Un peu comme une récré avant de retourner en cours pendant deux longues et interminables heures.

— Merde ! Mes boucles d'oreilles, elles sont où ?

Je ne sais même pas pourquoi je me fais aussi coquette. C'est juste une réunion. Une réunion qui fera d'Olivier son centre de gravité. Je pense que c'est juste un réflexe naturel. J'ai toujours appris à être bien habillée pour les grandes occasions.

Quelle grande occasion ?

Ce type s'immisce dans chaque aspect de ma vie. Il s'enracine et s'enroule autour de moi.
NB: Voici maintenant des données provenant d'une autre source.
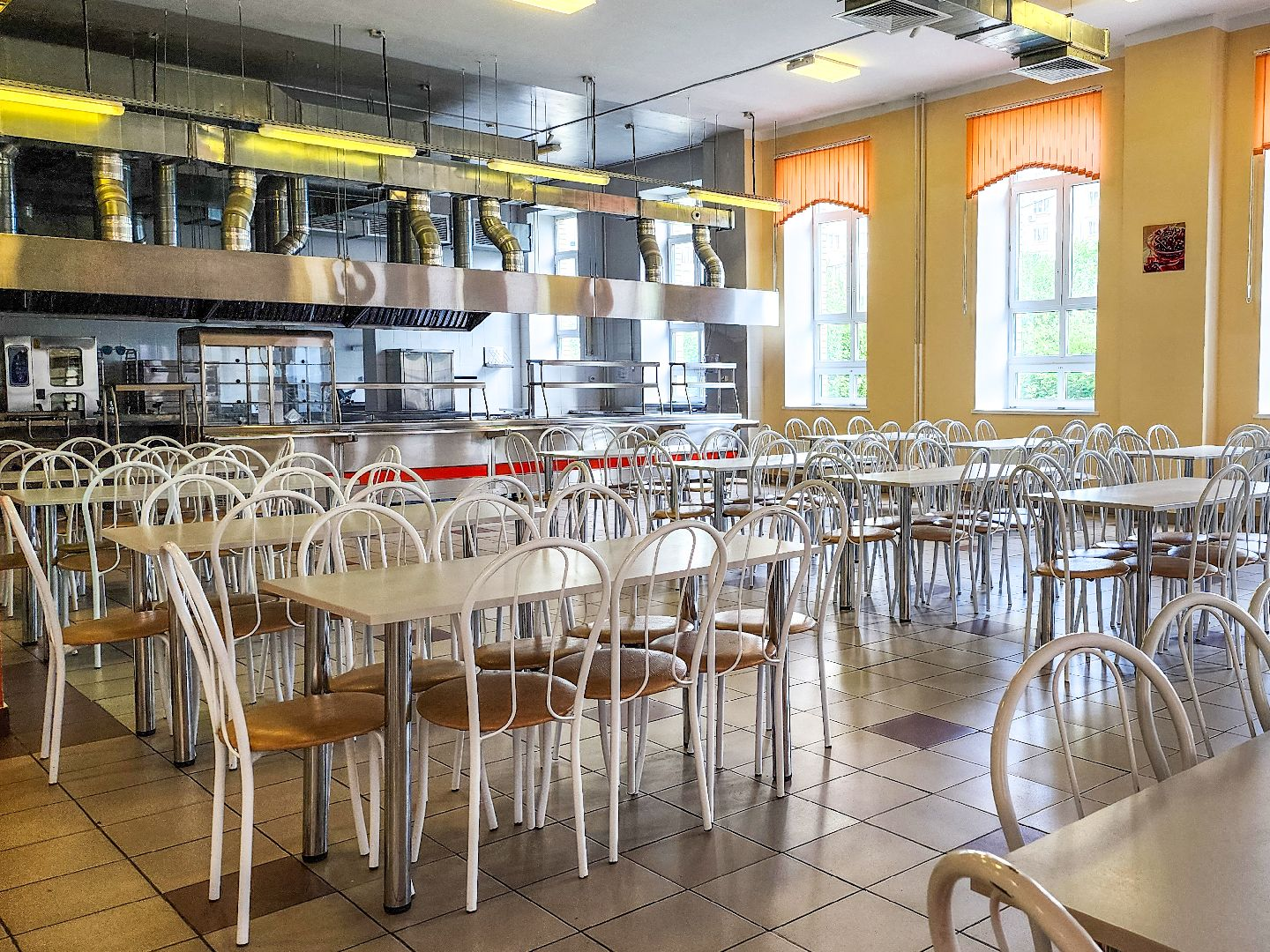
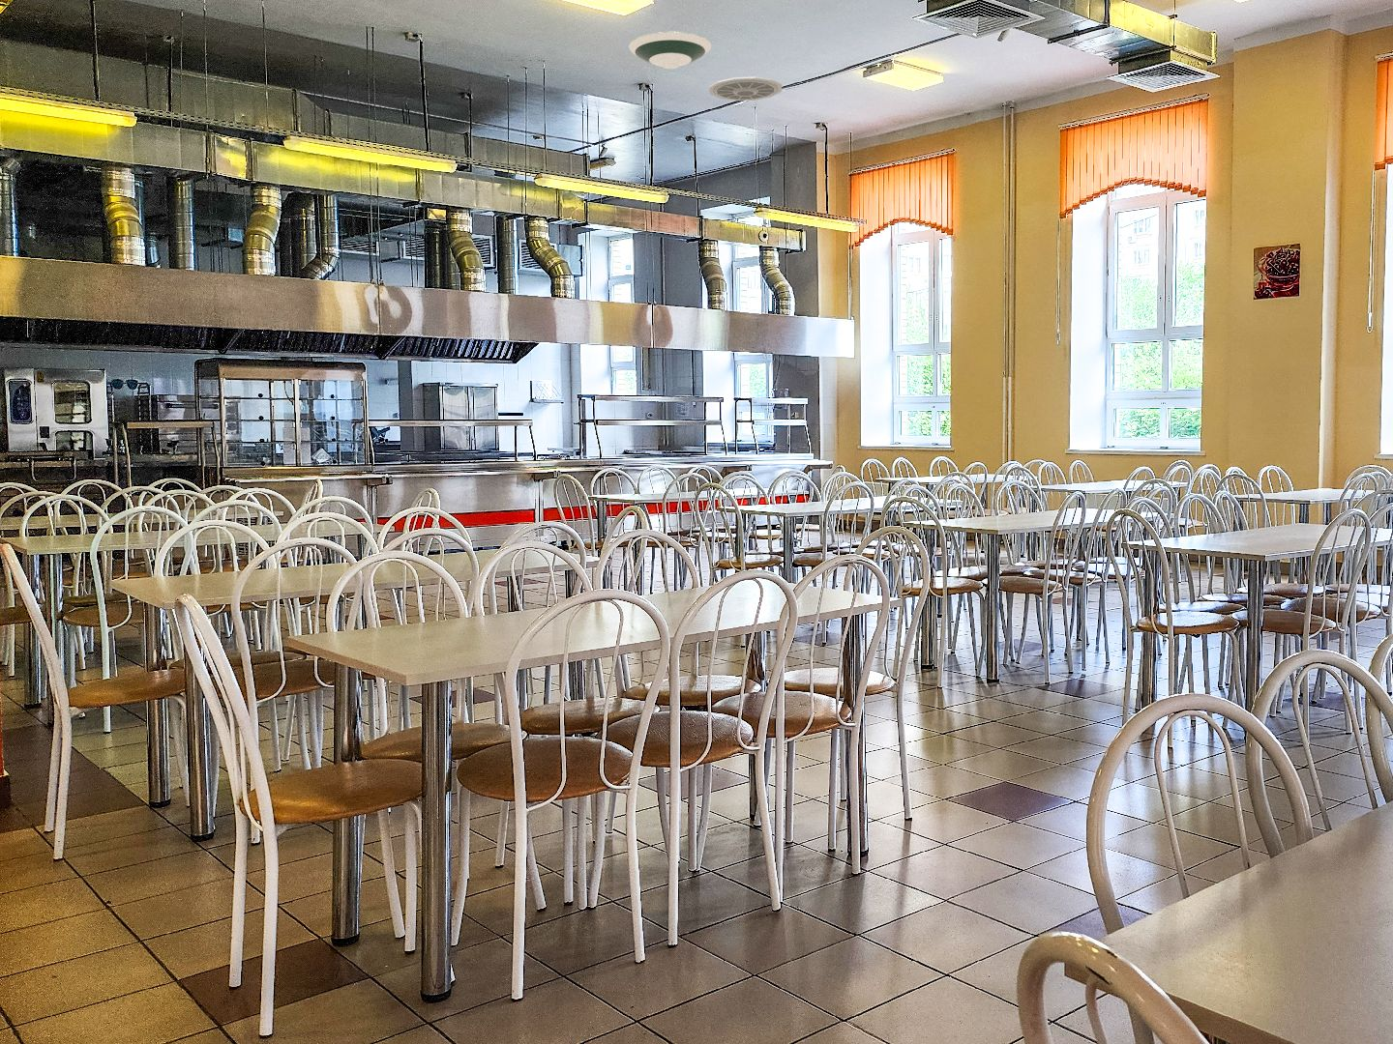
+ ceiling vent [709,77,782,102]
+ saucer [627,31,712,69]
Troquant mes sandales pour des baskets, je me trouve nettement plus à l'aise dedans tandis que j'aperçois mon voisin, sortant de sa salle de bain, tout fringant.

— Vous sortez ? me demande-t-il à l'instant même où nos regards se croisent.

Sa question semble naturelle tandis que je le suspecte de se foutre de ma gueule, sachant pertinemment que nous allons nous retrouver sous le même toit dans quelques heures... Encore.

— Apparemment. Et vous ? Vous avez un rencard ? continué-je sur la même lancée.

— Avec une horrible bonne femme.

— Pas de chance pour elle.

— Je suis le plus à plaindre dans cette histoire, croyez-moi.

— Elle doit être aveugle pour avoir accepté de vous accompagner d'une quelconque façon que ce soit.

— Allez savoir, sans doute a-t-elle des œillères. Elle ne semble pas faire attention à ce qui l'entoure.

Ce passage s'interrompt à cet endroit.